Folha de S. Paulo


'Ouro é ilusão, melhor estudar', diz garimpeiro que tem 9 filhos na escola

Cícero Queiroz, 54, é garimpeiro desde os 12. Conheceu sua companheira de vida, Hebe, 50, aos 25, com quem teve nove filhos e cria dois netos. Eles moram em Gentio de Ouro (BA), onde, segundo ela, "não tem trabalho".

Três filhas migraram para São Paulo em busca de oportunidades. Cícero não tem rendimento certo. "O ouro só trouxe ilusão até agora", diz. "O garimpo é na sorte e não dá nem para calcular [quanto tira por mês]."

Na Lata
A família do garimpeiro Cícero e da gari Hebe Queiroz, em Gentio de Ouro (BA). Eles conseguiram colocar os nove filhos na escola
A família do garimpeiro Cícero e da gari Hebe Queiroz, em Gentio de Ouro (BA). Eles conseguiram colocar os nove filhos na escola

A renda fixa familiar são os R$ 527 do Bolsa Família e os R$ 400 que Hebe recebe como gari. Foi assim que eles conseguiram colocar todos os filhos na escola, ainda que ela e o marido não tenham completado o ensino fundamental.

"Para mim, é uma vantagem muito grande dizer que todos os meus filhos estão estudando", orgulha-se o pai.

Seu esforço é no sentido de os herdeiros só entrarem no mercado de trabalho depois da de concluírem o ensino médio. "O melhor investimento que se pode fazer para os filhos é o estudo, para sair daqui."
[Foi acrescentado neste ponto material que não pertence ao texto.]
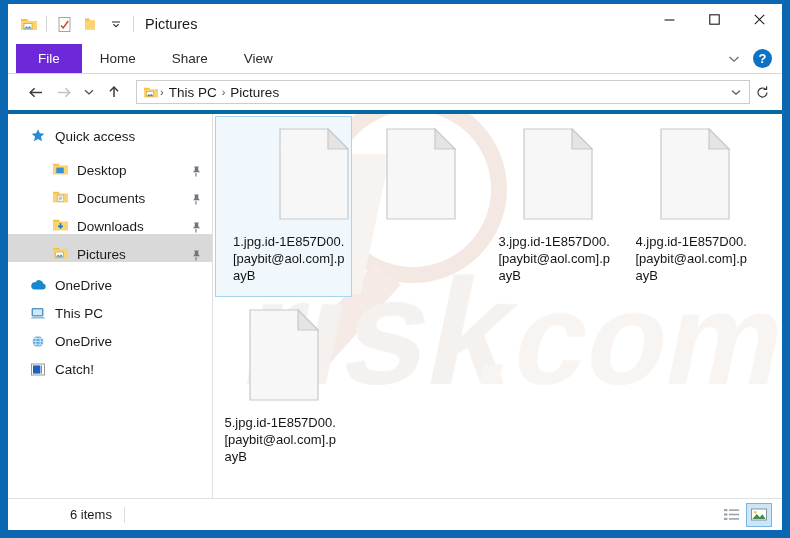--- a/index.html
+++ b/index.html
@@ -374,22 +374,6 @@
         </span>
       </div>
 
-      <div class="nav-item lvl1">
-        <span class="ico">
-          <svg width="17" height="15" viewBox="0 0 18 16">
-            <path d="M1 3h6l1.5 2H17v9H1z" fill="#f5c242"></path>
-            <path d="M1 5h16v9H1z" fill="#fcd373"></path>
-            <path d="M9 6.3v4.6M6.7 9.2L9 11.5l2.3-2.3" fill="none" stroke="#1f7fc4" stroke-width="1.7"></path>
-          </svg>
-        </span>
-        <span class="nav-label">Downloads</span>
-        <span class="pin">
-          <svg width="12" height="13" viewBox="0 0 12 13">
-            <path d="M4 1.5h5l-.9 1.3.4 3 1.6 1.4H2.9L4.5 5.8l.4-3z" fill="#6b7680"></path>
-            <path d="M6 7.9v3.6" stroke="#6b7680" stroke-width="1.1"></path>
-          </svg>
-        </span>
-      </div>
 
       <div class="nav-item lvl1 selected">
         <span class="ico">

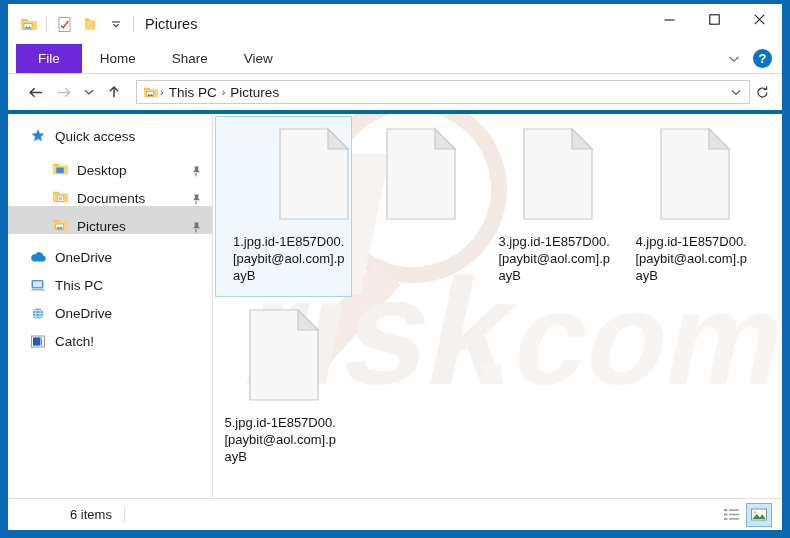--- a/index.html
+++ b/index.html
@@ -509,6 +509,15 @@
           <span class="file-label">5.jpg.id-1E857D00.[paybit@aol.com].payB</span>
         </div>
 
+        <div class="file-item">
+          <span class="file-icon">
+            <svg width="74" height="94" viewBox="0 0 74 94">
+              <path d="M3 2h48l20 20v70H3z" fill="#f7f7f7" stroke="#c9c9c9" stroke-width="1.2"></path>
+              <path d="M51 2l20 20H51z" fill="#e4e4e4" stroke="#c9c9c9" stroke-width="1.2"></path>
+            </svg>
+          </span>
+          <span class="file-label">6.jpg.id-1E857D00.[paybit@aol.com].payB</span>
+        </div>
 
       </div>
     </div>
A escola que os filhos frequentam é a mesma em que Cícero estudava, mas ele percebe melhora. "Antes, era a mesa, um professor, a palmatória e uma régua, tudo que fazia a gente aprender", lembra.
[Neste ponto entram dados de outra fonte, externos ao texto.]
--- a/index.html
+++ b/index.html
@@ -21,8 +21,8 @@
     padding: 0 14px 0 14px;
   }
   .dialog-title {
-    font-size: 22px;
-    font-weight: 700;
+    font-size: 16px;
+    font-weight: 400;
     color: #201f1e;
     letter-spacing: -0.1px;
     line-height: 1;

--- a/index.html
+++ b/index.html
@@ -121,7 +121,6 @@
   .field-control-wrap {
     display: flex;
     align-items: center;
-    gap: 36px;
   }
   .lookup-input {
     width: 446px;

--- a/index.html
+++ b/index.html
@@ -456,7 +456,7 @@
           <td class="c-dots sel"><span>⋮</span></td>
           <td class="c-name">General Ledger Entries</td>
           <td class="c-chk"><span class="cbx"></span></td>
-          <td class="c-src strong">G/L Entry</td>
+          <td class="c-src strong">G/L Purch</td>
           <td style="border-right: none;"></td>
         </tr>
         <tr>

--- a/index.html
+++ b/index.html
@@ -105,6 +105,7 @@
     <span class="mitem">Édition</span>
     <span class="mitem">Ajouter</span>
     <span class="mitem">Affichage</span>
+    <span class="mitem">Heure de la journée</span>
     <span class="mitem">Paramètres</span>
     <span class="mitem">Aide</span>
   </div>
Hebe também reconhece a evolução, principalmente depois que o IBS (Instituto Brasil Solidário) passou por lá. "As escolas não tinham piso e sala do professor. A merenda era econômica."

A filha, Erica, 15, relata o que viveu no precário ambiente escola de antes. "A gente tinha medo que as paredes iam cair em cima da gente. Os professores não sabiam ensinar."

O IBS é uma Oscip (organização da sociedade civil de interesse público) que atua em escolas de municípios com baixo IDH para mobilizar a comunidade em prol do desenvolvimento local. As atividades misturam educação, saúde e artes.

O mentor do instituto é o fotógrafo formado em direito Luis Salvatore, 38, finalista do Prêmio Empreendedor Social 2015. Ele também concorre na categoria Escolha do Leitor; vote.

MUDANÇAS

Erica diz que, após a passagem do IBS, ela percebe mudanças além da escola. "A comunidade tem mais garra para pedir o que está precisando."

A jovem participa de uma oficina de geração de renda, onde aprendeu a fazer bonecos, tapetes e painéis decorativos. "Escolhi essa oficina porque eu posso vender e também ensinar outras pessoas."

O IMPORTANTE É ESTUDAR

Em Gentio de Ouro, o IBS organizou uma orquestra de lata e realizou um documentário com cenas de "Os Sertões", de Euclydes da Cunha, protagonizado pela própria comunidade.

"Eu me sinto muito feliz [quando vejo meus filhos participando]. Eles já estão bem melhores do que eu", afirma Cícero. A mulher concorda e diz: "Se Deus quiser, vão mais longe do que eu."

A filha mais velha, Elaine, cumpriu o desejo. Depois de abandonar a escola, mudou-se para São Paulo e continuou os estudos. "Quando ela terminou [o ensino médio], onde ela quis entrar, entrou", conta a mãe, orgulhosa.

Hoje, a jovem trabalha na L'Occitane e aconselha os mais novos da família a trilhar o mesmo caminhos depois de fazer o ensino médio. "São Paulo para quem não tem o estudo é complicado. É melhor se preparar, porque o mundo está aí", aconselha a matriarca.

Erica voltou, mas quer alçar voos maiores. Sonha em ser dentista. "Quero ser uma pessoa muito realizada e que meus pais tenham muito orgulho de mim", emociona-se a caçula.

A irmã, Gabriela, também sonha alto: "Quero ser empresária ou engenheira. Até hoje, nenhuma das minhas irmãs mais velhas chegaram aonde eu espero chegar", relata em meio às lagrimas. "Quero mostrar para meus pais que eu tenho capacidade."